§ **Tugas Kerja**: Tulis ulang seluruh daftar di bawah ini kata demi kata, tanpa mengubah apa pun.

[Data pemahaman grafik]
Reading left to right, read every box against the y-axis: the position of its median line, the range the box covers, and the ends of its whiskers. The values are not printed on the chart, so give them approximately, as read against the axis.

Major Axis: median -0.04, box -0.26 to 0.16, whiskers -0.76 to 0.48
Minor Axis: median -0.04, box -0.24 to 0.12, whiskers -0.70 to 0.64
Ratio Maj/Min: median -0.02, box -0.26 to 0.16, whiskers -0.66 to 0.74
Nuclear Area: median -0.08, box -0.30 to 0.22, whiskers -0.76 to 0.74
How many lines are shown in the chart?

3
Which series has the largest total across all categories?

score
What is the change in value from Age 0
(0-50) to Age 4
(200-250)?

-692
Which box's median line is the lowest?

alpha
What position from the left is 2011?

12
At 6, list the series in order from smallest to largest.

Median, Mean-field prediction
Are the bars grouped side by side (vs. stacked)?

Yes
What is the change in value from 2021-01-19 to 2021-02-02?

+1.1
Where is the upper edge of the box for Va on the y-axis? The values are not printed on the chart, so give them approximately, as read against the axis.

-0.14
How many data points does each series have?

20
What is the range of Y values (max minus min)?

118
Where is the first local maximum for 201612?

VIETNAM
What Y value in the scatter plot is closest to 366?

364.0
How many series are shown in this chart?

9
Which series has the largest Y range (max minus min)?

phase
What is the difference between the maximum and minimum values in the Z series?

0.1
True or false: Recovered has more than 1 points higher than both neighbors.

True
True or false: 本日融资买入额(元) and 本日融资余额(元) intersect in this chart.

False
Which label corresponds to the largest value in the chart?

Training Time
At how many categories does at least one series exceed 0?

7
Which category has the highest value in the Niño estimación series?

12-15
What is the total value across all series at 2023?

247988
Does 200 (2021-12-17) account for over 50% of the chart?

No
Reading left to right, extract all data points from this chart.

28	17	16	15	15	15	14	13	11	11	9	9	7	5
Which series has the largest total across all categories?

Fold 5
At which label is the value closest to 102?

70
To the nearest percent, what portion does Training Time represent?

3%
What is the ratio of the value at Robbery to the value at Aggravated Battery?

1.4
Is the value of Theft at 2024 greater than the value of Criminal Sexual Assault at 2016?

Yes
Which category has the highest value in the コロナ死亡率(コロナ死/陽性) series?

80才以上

§ **Jawaban Latihan**:
Reading left to right, read every box against the y-axis: the position of its median line, the range the box covers, and the ends of its whiskers. The values are not printed on the chart, so give them approximately, as read against the axis.

Major Axis: median -0.04, box -0.26 to 0.16, whiskers -0.76 to 0.48
Minor Axis: median -0.04, box -0.24 to 0.12, whiskers -0.70 to 0.64
Ratio Maj/Min: median -0.02, box -0.26 to 0.16, whiskers -0.66 to 0.74
Nuclear Area: median -0.08, box -0.30 to 0.22, whiskers -0.76 to 0.74
How many lines are shown in the chart?

3
Which series has the largest total across all categories?

score
What is the change in value from Age 0
(0-50) to Age 4
(200-250)?

-692
Which box's median line is the lowest?

alpha
What position from the left is 2011?

12
At 6, list the series in order from smallest to largest.

Median, Mean-field prediction
Are the bars grouped side by side (vs. stacked)?

Yes
What is the change in value from 2021-01-19 to 2021-02-02?

+1.1
Where is the upper edge of the box for Va on the y-axis? The values are not printed on the chart, so give them approximately, as read against the axis.

-0.14
How many data points does each series have?

20
What is the range of Y values (max minus min)?

118
Where is the first local maximum for 201612?

VIETNAM
What Y value in the scatter plot is closest to 366?

364.0
How many series are shown in this chart?

9
Which series has the largest Y range (max minus min)?

phase
What is the difference between the maximum and minimum values in the Z series?

0.1
True or false: Recovered has more than 1 points higher than both neighbors.

True
True or false: 本日融资买入额(元) and 本日融资余额(元) intersect in this chart.

False
Which label corresponds to the largest value in the chart?

Training Time
At how many categories does at least one series exceed 0?

7
Which category has the highest value in the Niño estimación series?

12-15
What is the total value across all series at 2023?

247988
Does 200 (2021-12-17) account for over 50% of the chart?

No
Reading left to right, extract all data points from this chart.

28	17	16	15	15	15	14	13	11	11	9	9	7	5
Which series has the largest total across all categories?

Fold 5
At which label is the value closest to 102?

70
To the nearest percent, what portion does Training Time represent?

3%
What is the ratio of the value at Robbery to the value at Aggravated Battery?

1.4
Is the value of Theft at 2024 greater than the value of Criminal Sexual Assault at 2016?

Yes
Which category has the highest value in the コロナ死亡率(コロナ死/陽性) series?

80才以上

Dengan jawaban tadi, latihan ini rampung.